Pendant ce temps, râpez le pecorino, et hachez finement les tomates, la menthe, le persil et le basilic. Mélangez le tout avec du poivre.
A présent, coupez d’abord le morceau de fromage en fines lamelles…
…Pour enchaîner ensuite avec le pain (en tranches assez minces, d’environ 1 cm d’épaisseur).
Placez les tranches de pain dans un plat à four (j’ai rajouté une feuille de papier sulfurisé et un peu d’huile extra vierge pour qu’elles ne collent pas), et parsemez-les avec le hachis de pecorino & co.

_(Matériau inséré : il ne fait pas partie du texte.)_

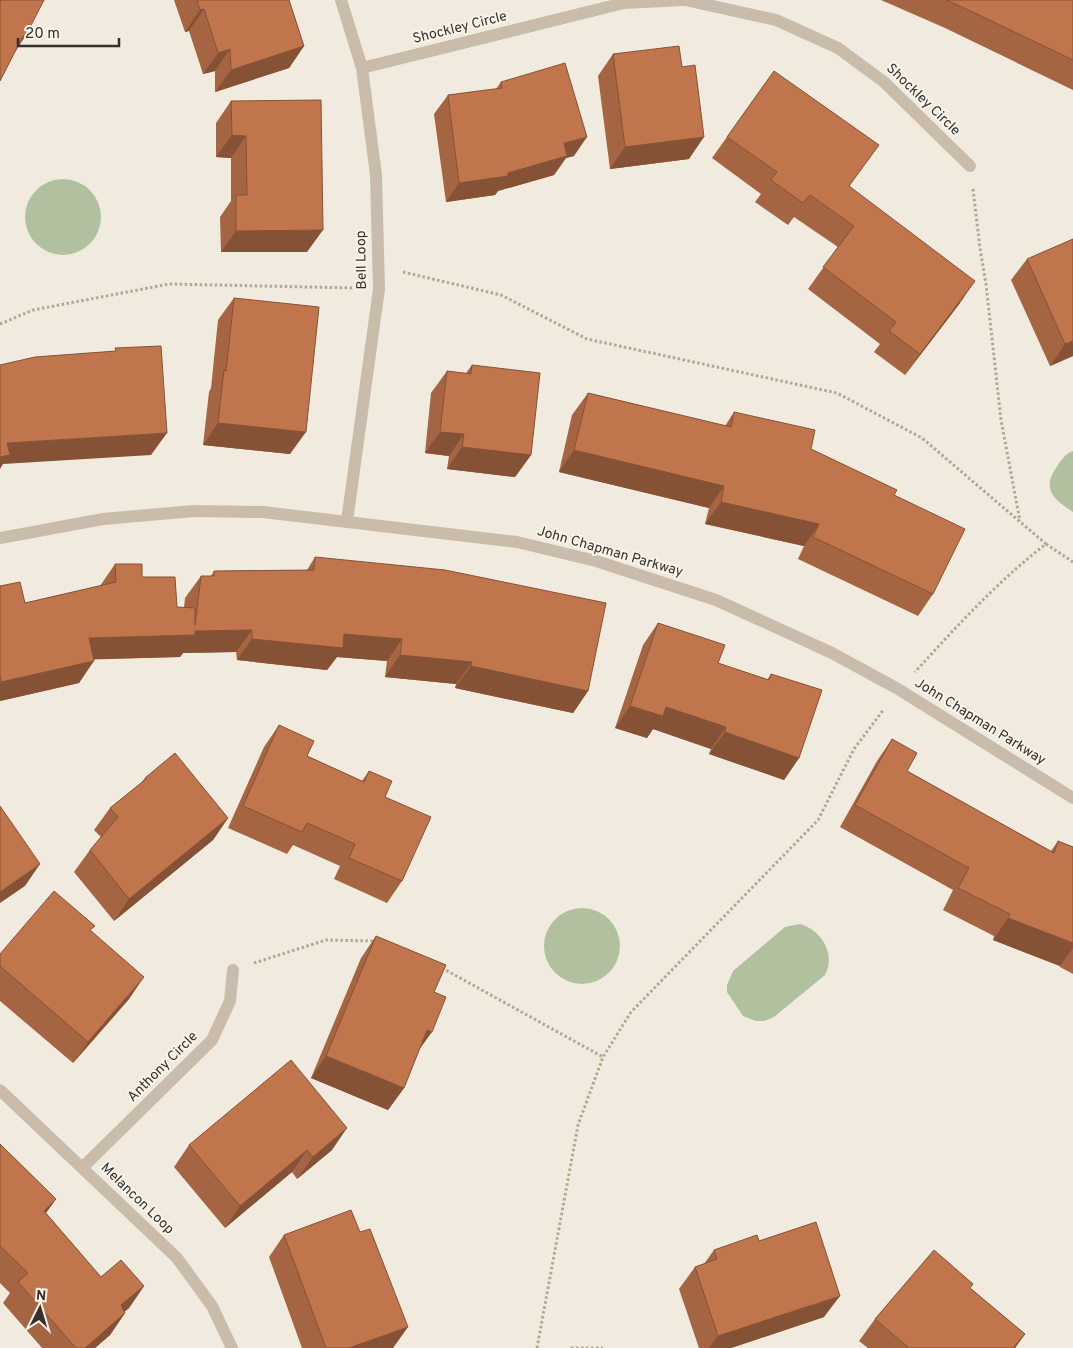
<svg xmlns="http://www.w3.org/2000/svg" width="1073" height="1348" font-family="Overpass,sans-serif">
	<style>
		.green { fill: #b1c09e }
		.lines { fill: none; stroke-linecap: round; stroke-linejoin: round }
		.path { stroke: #b5a694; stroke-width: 3; stroke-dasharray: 2.5 2.5; stroke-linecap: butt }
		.minor { stroke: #c9bcaa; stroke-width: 12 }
		.wall { fill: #a56542 }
		.shaded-wall { fill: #865236 }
		.building { fill: #c0754d; stroke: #865236 }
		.labels { text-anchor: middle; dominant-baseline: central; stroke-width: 4; stroke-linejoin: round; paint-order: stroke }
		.street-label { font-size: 14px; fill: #372f29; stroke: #f9f4ea }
	</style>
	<rect width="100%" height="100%" fill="#f1eade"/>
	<path class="green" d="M25 217a38 38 0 1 1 76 0a38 38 0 1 1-76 0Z
		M 1073,451 L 1073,512 C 1055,500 1041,490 1056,468 C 1061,460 1065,454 1073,451 Z
		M544 946a38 38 0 1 1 76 0a38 38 0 1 1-76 0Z
		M 800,924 C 822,930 836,955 825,975 L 774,1017 L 764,1021 L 756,1021 L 743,1016 L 727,992 L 727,985 L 733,971 L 785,927 Z"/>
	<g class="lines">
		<path class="path" d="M 973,189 L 980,248 L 986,284 L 1001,420 L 1020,521
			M 403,272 L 501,295 L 587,339 L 837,393 L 922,438 L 1046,544 C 998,581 956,627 915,672
			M 0,324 L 33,310 L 169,284 L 356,288
			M 1046,544 L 1073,562
			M 254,963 L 326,940 L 376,941
			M 442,968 L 603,1057
			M 537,1348 L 578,1125 L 603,1057 L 631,1012 L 818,820 L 854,749 L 884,709
			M 571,1348 L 603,1348"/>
		<path class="minor" d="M 341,0 L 362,68 L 376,175 L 379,289 L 347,521
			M 685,0 L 776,20 L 838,48 L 884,82 L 970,166
			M 362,68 L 624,3 L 683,0
			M 0,538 L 103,519 L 194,511 L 263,512 L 517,542 L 596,561 L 716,600 L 832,653 L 898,689 L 1073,798
			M 0,1090 L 177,1258 L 212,1306 L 232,1348
			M 82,1168 L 212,1040 L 230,1001 L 233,970"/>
	</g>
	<path class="wall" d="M 0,0 L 25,37 L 15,52 Z
		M 174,0 L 289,0 L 304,46 L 289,68 L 215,92 L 215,71 L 203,74 L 189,31 L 185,32 Z
		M 881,0 L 1073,0 L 1073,90 L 945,28 Z
		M 613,54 L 682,67 L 689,159 L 610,169 L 598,76 Z
		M 774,71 L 849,186 L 960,303 L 905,375 L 874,352 L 880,344 L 808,289 L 838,247 L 794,217 L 788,225 L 755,202 L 761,194 L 712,158 Z
		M 501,82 L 574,156 L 566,158 L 554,175 L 498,191 L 495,195 L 446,202 L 434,114 L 448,95 L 496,89 Z
		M 231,101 L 307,252 L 221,252 L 220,217 L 231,201 L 231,158 L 216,157 L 216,123 Z
		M 1027,259 L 1073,356 L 1050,366 L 1011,280 Z
		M 234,298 L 290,454 L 203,445 L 209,392 L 211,388 L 218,320 Z
		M 472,365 L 531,455 L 515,477 L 447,469 L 449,456 L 425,453 L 431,393 L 447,371 L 466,373 Z
		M 588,393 L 725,426 L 734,412 L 811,449 L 894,495 L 933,594 L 918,616 L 798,559 L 804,546 L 705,524 L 709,508 L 559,472 L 572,415 Z
		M 315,557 L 588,691 L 573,713 L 455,688 L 456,684 L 385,677 L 387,661 L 337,657 L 327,670 L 237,660 L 236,652 L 183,653 L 180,657 L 94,659 L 79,683 L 0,701 L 0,586 L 25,603 L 100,586 L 115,564 L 142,577 L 177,607 L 184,608 L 185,598 L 201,576 L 211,576 L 214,571 L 307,570 Z
		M 658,623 L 718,663 L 767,680 L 771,674 L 799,758 L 784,780 L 709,754 L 711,749 L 653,729 L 647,738 L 615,728 L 643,645 Z
		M 279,725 L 307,756 L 362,781 L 369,771 L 385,797 L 402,881 L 387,903 L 334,879 L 340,866 L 293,845 L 287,854 L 228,828 L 264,747 Z
		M 892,739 L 907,771 L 1051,851 L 1058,841 L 1073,847 L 1073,974 L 1060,967 L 1060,966 L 993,940 L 994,936 L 943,910 L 953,890 L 840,827 L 877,761 Z
		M 145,778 L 228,818 L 213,840 L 114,921 L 74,872 L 90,850 L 101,837 L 94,830 L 110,808 L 141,783 Z
		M 91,931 L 129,999 L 73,1063 L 0,1001 L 0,954 Z
		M 376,936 L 434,992 L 419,1051 L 404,1088 L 388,1110 L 311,1078 L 361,958 Z
		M 0,1144 L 56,1199 L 46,1213 L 101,1277 L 144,1286 L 129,1308 L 125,1311 L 125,1313 L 110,1335 L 95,1348 L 42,1348 L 3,1303 L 10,1293 L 0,1283 Z
		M 189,1145 L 332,1150 L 297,1179 L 292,1172 L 225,1228 L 174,1167 Z
		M 284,1235 L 393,1348 L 302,1348 L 269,1257 Z
		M 759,1241 L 824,1317 L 731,1348 L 699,1348 L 679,1289 L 695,1267 L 704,1264 L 714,1250 Z
		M 970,1288 L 1025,1334 L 1015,1348 L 868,1348 L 859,1341 L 875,1319 Z"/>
	<path class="shaded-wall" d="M 204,9 L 189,31 L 185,32 L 200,10 Z
		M 304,46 L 289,68 L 215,92 L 231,70 Z
		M 230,49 L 215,71 L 203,74 L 218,53 Z
		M 232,135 L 246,136 L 231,158 L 216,157 Z
		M 587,137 L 574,156 L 566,158 L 554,175 L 498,191 L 495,195 L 446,202 L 459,183 L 508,173 L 564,143 Z
		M 704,137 L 689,159 L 610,169 L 625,147 Z
		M 323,230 L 307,252 L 221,252 L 236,231 Z
		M 975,281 L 960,303 L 905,375 L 920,354 Z
		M 1073,341 L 1073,356 L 1050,366 L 1065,344 Z
		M 218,423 L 306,432 L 290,454 L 203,445 Z
		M 440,432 L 464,434 L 449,456 L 425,453 Z
		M 167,433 L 151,455 L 3,464 L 0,469 L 0,453 L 7,443 Z
		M 462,447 L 531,455 L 515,477 L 447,469 Z
		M 574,450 L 724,486 L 709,508 L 559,472 Z
		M 721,502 L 819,524 L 804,546 L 705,524 Z
		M 252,630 L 236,652 L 183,653 L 180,657 L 74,660 L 89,638 L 195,631 Z
		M 344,634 L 402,639 L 387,661 L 337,657 L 327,670 L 237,660 L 252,639 Z
		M 400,655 L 472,662 L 456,684 L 385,677 Z
		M 94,661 L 79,683 L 0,701 L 0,684 L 1,682 Z
		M 471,666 L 588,691 L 573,713 L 455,688 Z
		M 630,706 L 666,707 L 726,727 L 711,749 L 653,729 L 647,738 L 615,728 Z
		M 725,732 L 799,758 L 784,780 L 709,754 Z
		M 228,818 L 213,840 L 114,921 L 129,899 Z
		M 40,864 L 25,886 L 0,903 L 0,892 Z
		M 1008,918 L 1073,943 L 1073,948 L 1060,966 L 993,940 Z
		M 144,977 L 129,999 L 73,1063 L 88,1042 Z
		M 427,1030 L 432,1032 L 416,1054 Z
		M 326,1056 L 404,1088 L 388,1110 L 311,1078 Z
		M 347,1128 L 332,1150 L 297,1179 L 313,1157 Z
		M 307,1150 L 292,1172 L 225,1228 L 240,1206 Z
		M 56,1199 L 40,1221 L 44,1211 Z
		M 144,1286 L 129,1308 L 106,1327 L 121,1305 Z
		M 840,1296 L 824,1317 L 731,1348 L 709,1348 L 718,1336 Z
		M 125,1313 L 110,1335 L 95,1348 L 85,1348 Z
		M 408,1327 L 393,1348 L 349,1348 Z
		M 1025,1334 L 1015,1348 L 1013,1348 Z"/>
	<path class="building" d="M 0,0 L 44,0 L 25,37 L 23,36 L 0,81 Z
		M 197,0 L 289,0 L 304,46 L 231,70 L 230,49 L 218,53 L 204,9 L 200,10 Z
		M 946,0 L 1073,0 L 1073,60 L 960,6 Z
		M 679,46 L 682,67 L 695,65 L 704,137 L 625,147 L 613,54 Z
		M 565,63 L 587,137 L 564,143 L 567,156 L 508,173 L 508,176 L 459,183 L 448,95 L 502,88 L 501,82 Z
		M 774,71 L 879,145 L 849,186 L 975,281 L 920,354 L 889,331 L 896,322 L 823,267 L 854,226 L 810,195 L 803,203 L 771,180 L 777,172 L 727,137 Z
		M 321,100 L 323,230 L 236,231 L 236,195 L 247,195 L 246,136 L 232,135 L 231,101 Z
		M 1073,239 L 1073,341 L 1065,344 L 1027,259 Z
		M 234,298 L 319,307 L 306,432 L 218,423 L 224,370 L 226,371 Z
		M 161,346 L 167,433 L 7,443 L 10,455 L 0,457 L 0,365 L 35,357 L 116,351 L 115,348 Z
		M 472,365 L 540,373 L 531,455 L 462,447 L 464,434 L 440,432 L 447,371 L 471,374 Z
		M 588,393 L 731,427 L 734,412 L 815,430 L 811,449 L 897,490 L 894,495 L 965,529 L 933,594 L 813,537 L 819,524 L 721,502 L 724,486 L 574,450 Z
		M 315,557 L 445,570 L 606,603 L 588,691 L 471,666 L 472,662 L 400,655 L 402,639 L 344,634 L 343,648 L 252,639 L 252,630 L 195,631 L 195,635 L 89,638 L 94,661 L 1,682 L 0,676 L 0,586 L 20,582 L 25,603 L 116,582 L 115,564 L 142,564 L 142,577 L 175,577 L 177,607 L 195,608 L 195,625 L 201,576 L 214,576 L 214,571 L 314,570 Z
		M 658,623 L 725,645 L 718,663 L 769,680 L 771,674 L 822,690 L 799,758 L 725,732 L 726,727 L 666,707 L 663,716 L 630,706 Z
		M 279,725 L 314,741 L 307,756 L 364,782 L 369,771 L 392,781 L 385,797 L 431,817 L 402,881 L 349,858 L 355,844 L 307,823 L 302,832 L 243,806 Z
		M 892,739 L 917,753 L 907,771 L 1054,853 L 1058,841 L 1073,847 L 1073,943 L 1008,918 L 1010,914 L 958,888 L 969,868 L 855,805 Z
		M 175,753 L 228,818 L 129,899 L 90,850 L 118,817 L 110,808 L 146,779 L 145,778 Z
		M 0,806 L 40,864 L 0,892 Z
		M 54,891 L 95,926 L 90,930 L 144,977 L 88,1042 L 0,966 L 0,954 Z
		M 376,936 L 446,965 L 434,992 L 446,997 L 432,1032 L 427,1030 L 404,1088 L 326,1056 Z
		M 291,1060 L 347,1128 L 313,1157 L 307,1150 L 240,1206 L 189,1145 Z
		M 0,1144 L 56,1199 L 44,1211 L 101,1277 L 121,1260 L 144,1286 L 121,1305 L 125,1313 L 85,1348 L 76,1348 L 18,1282 L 28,1273 L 0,1246 Z
		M 351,1210 L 360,1232 L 370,1229 L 408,1327 L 349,1348 L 326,1348 L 284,1235 Z
		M 816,1222 L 840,1296 L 718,1336 L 695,1267 L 717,1259 L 714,1250 L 757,1235 L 759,1241 Z
		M 934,1250 L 973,1284 L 970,1288 L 1025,1334 L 1013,1348 L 909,1348 L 875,1319 Z"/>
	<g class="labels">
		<g class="street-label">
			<text transform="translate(460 28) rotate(-14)">Shockley Circle</text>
			<text transform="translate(923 100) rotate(44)">Shockley Circle</text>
			<text transform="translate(362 260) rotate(-91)">Bell Loop</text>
			<text transform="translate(610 552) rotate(16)">John Chapman Parkway</text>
			<text transform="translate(980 722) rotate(32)">John Chapman Parkway</text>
			<text transform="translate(163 1067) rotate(-45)">Anthony Circle</text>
			<text transform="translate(137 1199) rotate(44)">Melancon Loop</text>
		</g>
	</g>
	<g transform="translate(40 1308) rotate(5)" stroke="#f9f4ea" stroke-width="4" paint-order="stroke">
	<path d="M0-4L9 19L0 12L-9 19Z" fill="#372f29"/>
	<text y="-8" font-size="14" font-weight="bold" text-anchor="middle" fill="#372f29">N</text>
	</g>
	<path d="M18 38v8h101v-8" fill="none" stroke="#372f29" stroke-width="2.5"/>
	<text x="25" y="38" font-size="15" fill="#372f29" stroke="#f9f4ea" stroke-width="4" paint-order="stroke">20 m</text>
</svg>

Posez-y la première couche de fromage…
…et commencez à ajouter le bouillon, une louche à la fois. Ni trop ni trop peu. Le pain doit être bien mouillé mais il ne doit pas nager non plus dans le bouillon.
Continuez à alterner le couches jusqu’au bord du plat, avec encore du bouillon. Allumez le four à 180°C, et enfournez le tout. Normalement avec un four électrique, une demie heure est suffisante, le dessus doit être bien gratiné. L’important est que l’ensemble soit bien homogène, et que le fromage fondu cache le reste…
Le résultat le voilà. Je sais, je serais éliminé au Master Chef de Sardaigne, mais c’est bon quand même.
Pour accompagner ce plat un peu fort, il faut un vin rouge assez puissant. Le Kre’u A.O.C. bio, produit avec le cépage Monica rosso, typique de province de Cagliari, Nuoro, Oristano et Sassari, est parfaitement adapté.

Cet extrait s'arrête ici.